The file should contain some values like server URL and so on. This could change, but I only want to manage a preference file rather than updating the source code. On an update for example only the preference file will get exchanged.
How can I manage that?
NSUserDefaults is not intended for such issues I think. Should I use a a plist or a normal txt file?

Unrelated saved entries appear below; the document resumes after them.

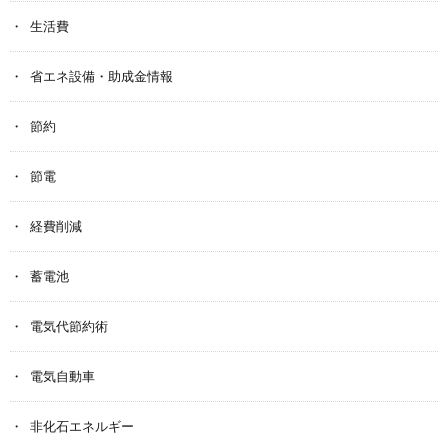
生活費
省エネ設備・助成金情報
節約
節電
経費削減
蓄電池
電気代節約術
電気自動車
非化石エネルギー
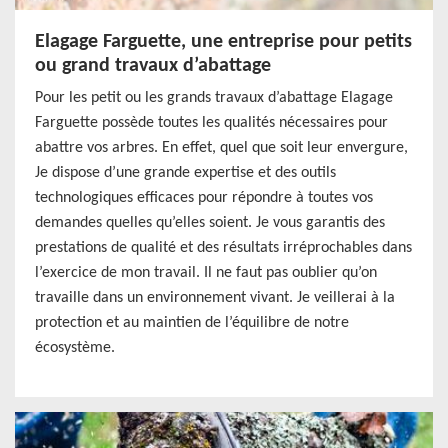
Elagage Farguette, une entreprise pour petits
ou grand travaux d’abattage
Pour les petit ou les grands travaux d’abattage Elagage
Farguette possède toutes les qualités nécessaires pour
abattre vos arbres. En effet, quel que soit leur envergure,
Je dispose d’une grande expertise et des outils
technologiques efficaces pour répondre à toutes vos
demandes quelles qu’elles soient. Je vous garantis des
prestations de qualité et des résultats irréprochables dans
l’exercice de mon travail. Il ne faut pas oublier qu’on
travaille dans un environnement vivant. Je veillerai à la
protection et au maintien de l’équilibre de notre
écosystème.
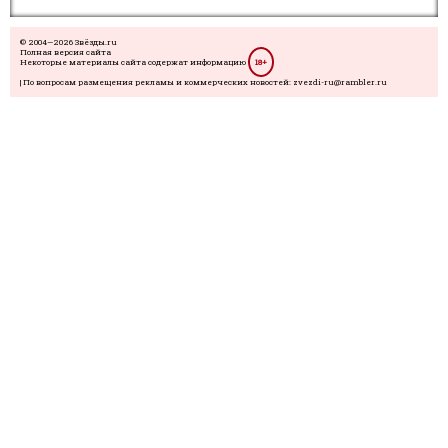
© 2004—2026 Звёзды.ru
Полная версия сайта
Некоторые материалы сайта содержат информацию
18+
| По вопросам размещения рекламы и коммерческих новостей: zvezdi-ru@rambler.ru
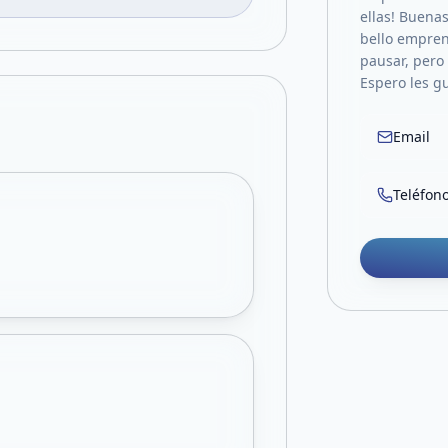
ellas! Buena
bello empren
pausar, pero
Espero les gu
Email
Teléfon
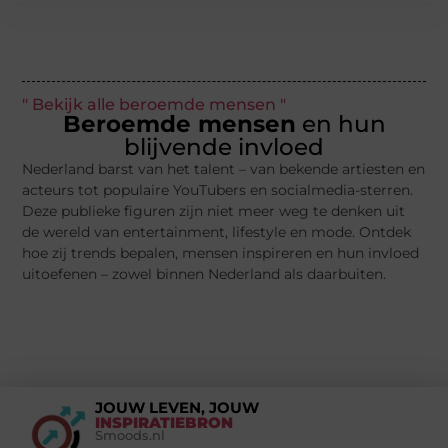
" Bekijk alle beroemde mensen "
Beroemde mensen
en hun
blijvende invloed
Nederland barst van het talent – van bekende artiesten en
acteurs tot populaire YouTubers en socialmedia-sterren.
Deze publieke figuren zijn niet meer weg te denken uit
de wereld van entertainment, lifestyle en mode. Ontdek
hoe zij trends bepalen, mensen inspireren en hun invloed
uitoefenen – zowel binnen Nederland als daarbuiten.
JOUW LEVEN, JOUW
INSPIRATIEBRON
Smoods.nl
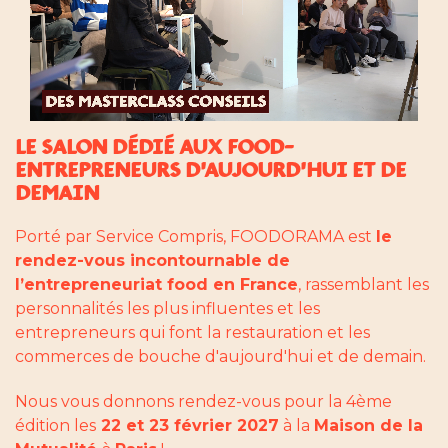
LE SALON DÉDIÉ AUX FOOD-
ENTREPRENEURS D'AUJOURD'HUI ET DE
DEMAIN
Porté par Service Compris, FOODORAMA est
le
rendez-vous incontournable de
l’entrepreneuriat food en France
, rassemblant les
personnalités les plus influentes et les
entrepreneurs qui font la restauration et les
commerces de bouche d'aujourd'hui et de demain.
Nous vous donnons rendez-vous pour la 4ème
édition les
22 et 23 février 2027
à la
Maison de la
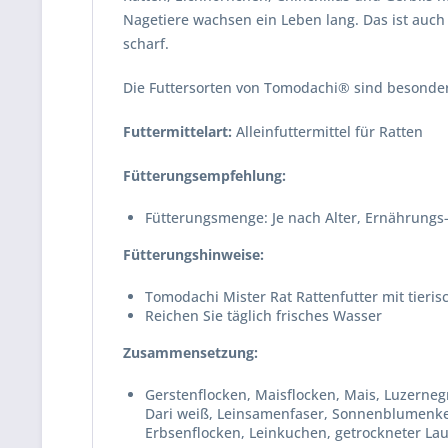
Nagetiere wachsen ein Leben lang. Das ist auc
scharf.
Die Futtersorten von Tomodachi® sind besonde
Futtermittelart:
Alleinfuttermittel für Ratten
Fütterungsempfehlung:
Fütterungsmenge: Je nach Alter, Ernährungs-
Fütterungshinweise:
Tomodachi Mister Rat Rattenfutter mit tieris
Reichen Sie täglich frisches Wasser
Zusammensetzung:
Gerstenflocken, Maisflocken, Mais, Luzerne
Dari weiß, Leinsamenfaser, Sonnenblumenker
Erbsenflocken, Leinkuchen, getrockneter Lau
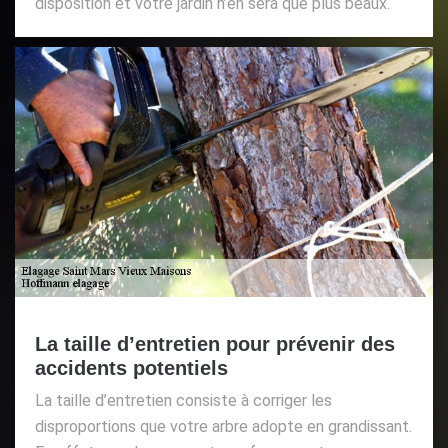
disposition et votre jardin n’en sera que plus beaux.
La taille d’entretien pour prévenir des
accidents potentiels
La taille d’entretien consiste à corriger les
disproportions que votre arbre adopte en grandissant.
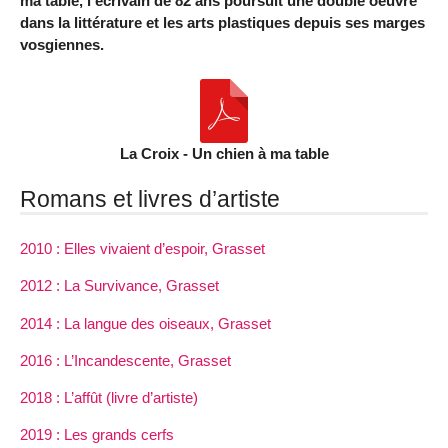
ma table, l’écrivain de 82 ans poursuit une double oeuvre
dans la littérature et les arts plastiques depuis ses marges
vosgiennes.
La Croix - Un chien à ma table
Romans et livres d’artiste
2010 : Elles vivaient d’espoir, Grasset
2012 : La Survivance, Grasset
2014 : La langue des oiseaux, Grasset
2016 : L’Incandescente, Grasset
2018 : L’affût (livre d’artiste)
2019 : Les grands cerfs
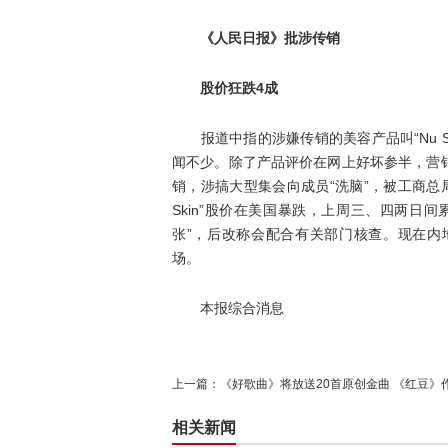
《人民日报》批涉传销
股价狂跌4成
报道中指的涉嫌传销的美容产品叫“Nu Sk
闻不少。除了产品评价在网上好坏参半，营
销，涉搞大型集会向成员“洗脑”，被工商总
Skin”股价在美国暴跌，上周三、四两日
张”，后改称会配合有关部门核查。现在内地市场
场。
本报综合消息
上一篇：
《好歌曲》将放送20首原创金曲 《红豆》
相关新闻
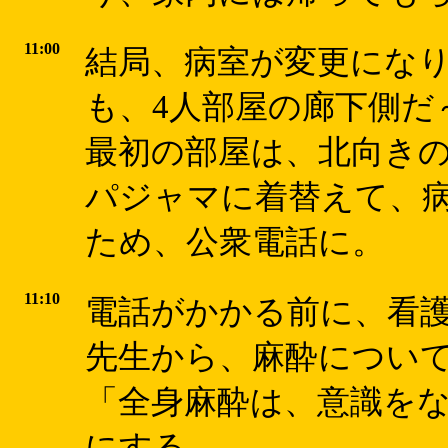
11:00
結局、病室が変更にな
も、4人部屋の廊下側だ
最初の部屋は、北向きの窓側
パジャマに着替えて、
ため、公衆電話に。
11:10
電話がかかる前に、看
先生から、麻酔につい
「全身麻酔は、意識を
にする。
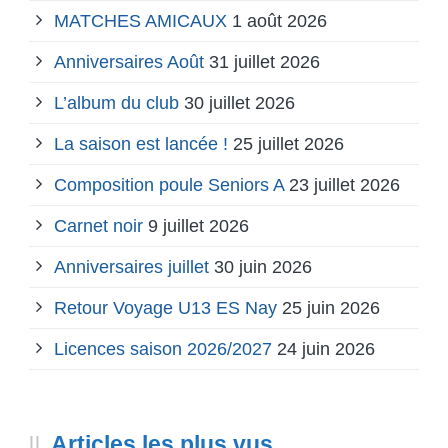
MATCHES AMICAUX
1 août 2026
Anniversaires Août
31 juillet 2026
L’album du club
30 juillet 2026
La saison est lancée !
25 juillet 2026
Composition poule Seniors A
23 juillet 2026
Carnet noir
9 juillet 2026
Anniversaires juillet
30 juin 2026
Retour Voyage U13 ES Nay
25 juin 2026
Licences saison 2026/2027
24 juin 2026
Articles les plus vus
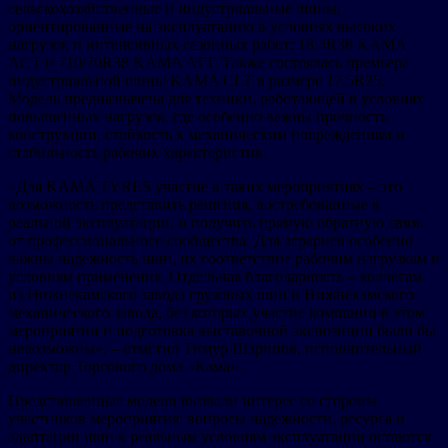
сельскохозяйственные и индустриальные шины,
ориентированные на эксплуатацию в условиях высоких
нагрузок и интенсивных сезонных работ: 18.4R38 KAMA
ACT и 710/70R38 KAMA ATT. Также состоялась премьера
индустриальной шины KAMA CLT в размере 17.5R25.
Модель предназначена для техники, работающей в условиях
повышенных нагрузок, где особенно важны прочность
конструкции, стойкость к механическим повреждениям и
стабильность рабочих характеристик.
«Для KAMA TYRES участие в таких мероприятиях – это
возможность представить решения, востребованные в
реальной эксплуатации, и получить прямую обратную связь
от профессионального сообщества. Для аграриев особенно
важны надежность шин, их соответствие рабочим нагрузкам и
условиям применения. Отдельная благодарность – коллегам
из Нижнекамского завода грузовых шин и Нижнекамского
механического завода, без которых участие компании в этом
мероприятии и подготовка выставочной экспозиции были бы
невозможны», – отметил Тимур Шарипов, исполнительный
директор Торгового дома «Кама».
Представленные модели вызвали интерес со стороны
участников мероприятия: вопросы надежности, ресурса и
адаптации шин к реальным условиям эксплуатации остаются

How would the access to the content of the file look like?
Cheers
Upvotes: 0
Views: 623
Reputation: 20279
So the solution I'll use is that I load a plist file as default value for my NSUserDefaults:
NSString *filePath = [[NSBundle mainBundle] pathForResource:@"Settings" ofType:@"plist"];
NSDictionary *settingsDict = [NSDictionary dictionaryWithContentsOfFile:filePath];
[[NSUserDefaults standardUserDefaults] registerDefaults:settingsDict];
NSUserDefaults *settings = [NSUserDefaults standardUserDefaults];
NSString *serverURL = [settings stringForKey:@"ServerURL"];
NSLog(@"%@", serverURL);
Taken from iPhone App : Where do I put a config file?
So I'll use both plists and NSUserDefaults. settings I'll define as global variable in the main.m. One problem remains:
How to differentiate between user defaults and system defaults?
Upvotes: 0
Reputation: 15706
Use a plist. You can load it with -[NSDictionary initWithContentsOfFile:]
(you can save a dictionary to a plist just as easily with -[NSDictionary writeToFile:atomically:]
, though it doesn't sound like you need to do that).
Upvotes: 0
Reputation: 8990
Sounds to me like NSUserDefaults is exactly what you need. It will let you store URLs (as strings) and other basic types of variables.
Why do you think NSUserDefaults is not the right solution here?
Give it a try! It's easy to use and reliable.